Lets compare vitamin content per 14 ounces of Broccoli vs Fuyu prepared with calcium sulfate:
Raw Broccoli has more Vitamin A, 1.7 times more Vitamin B3, 4.3 times more Vitamin B5, 1.9 times more Vitamin B6, 2.2 times more Vitamin B9 and 446 times more Vitamin C than Salted and fermented Tofu, prepared with calcium sulfate.
While Salted and fermented Tofu, prepared with calcium sulfate contains 2.2 times more Vitamin B1 than Raw Broccoli.
Both Raw Broccoli and Salted and fermented Tofu, prepared with calcium sulfate have similar amounts of Vitamin B2 per 14 oz.
Both Raw Broccoli as well as Salted and fermented Tofu, prepared with calcium sulfate have insufficient amounts of Vitamin B12 and Vitamin D in 14 oz.

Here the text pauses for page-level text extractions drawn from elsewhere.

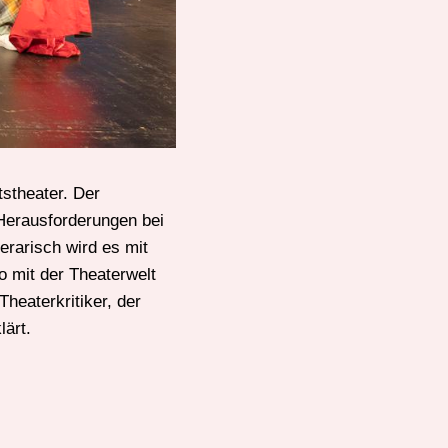
stheater. Der
 Herausforderungen bei
erarisch wird es mit
o mit der Theaterwelt
heaterkritiker, der
lärt.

Comparing minerals per 14 ounces for Broccoli vs Fuyu prepared with calcium sulfate:
Raw Broccoli has 4.2 times more Potassium and 1.3 times more Water than Salted and fermented Tofu, prepared with calcium sulfate.
While Salted and fermented Tofu, prepared with calcium sulfate contains 26.1 times more Calcium, 7.7 times more Copper, 2.7 times more Iron, 2.8 times more Magnesium, 5.6 times more Manganese, 6.9 times more Selenium, 87.1 times more Sodium and 3.8 times more Zinc than Raw Broccoli.
Both Raw Broccoli and Salted and fermented Tofu, prepared with calcium sulfate have similar amounts of Phosphorus per 14 oz.
Comparison of macro-nutrients per 14 ounces:
Raw Broccoli has 1.3 times more Carbohydrate than Salted and fermented Tofu, prepared with calcium sulfate.
While Salted and fermented Tofu, prepared with calcium sulfate contains 3.4 times more Energy, 21.6 times more Fat, 10.1 times more Saturated Fat, 8.5 times more Omega 3, 81.3 times more Omega 6 and 2.9 times more Protein than Raw Broccoli.
Both Raw Broccoli as well as Salted and fermented Tofu, prepared with calcium sulfate have insufficient amounts of Cholesterol, Glucose and Sucrose in 14 oz.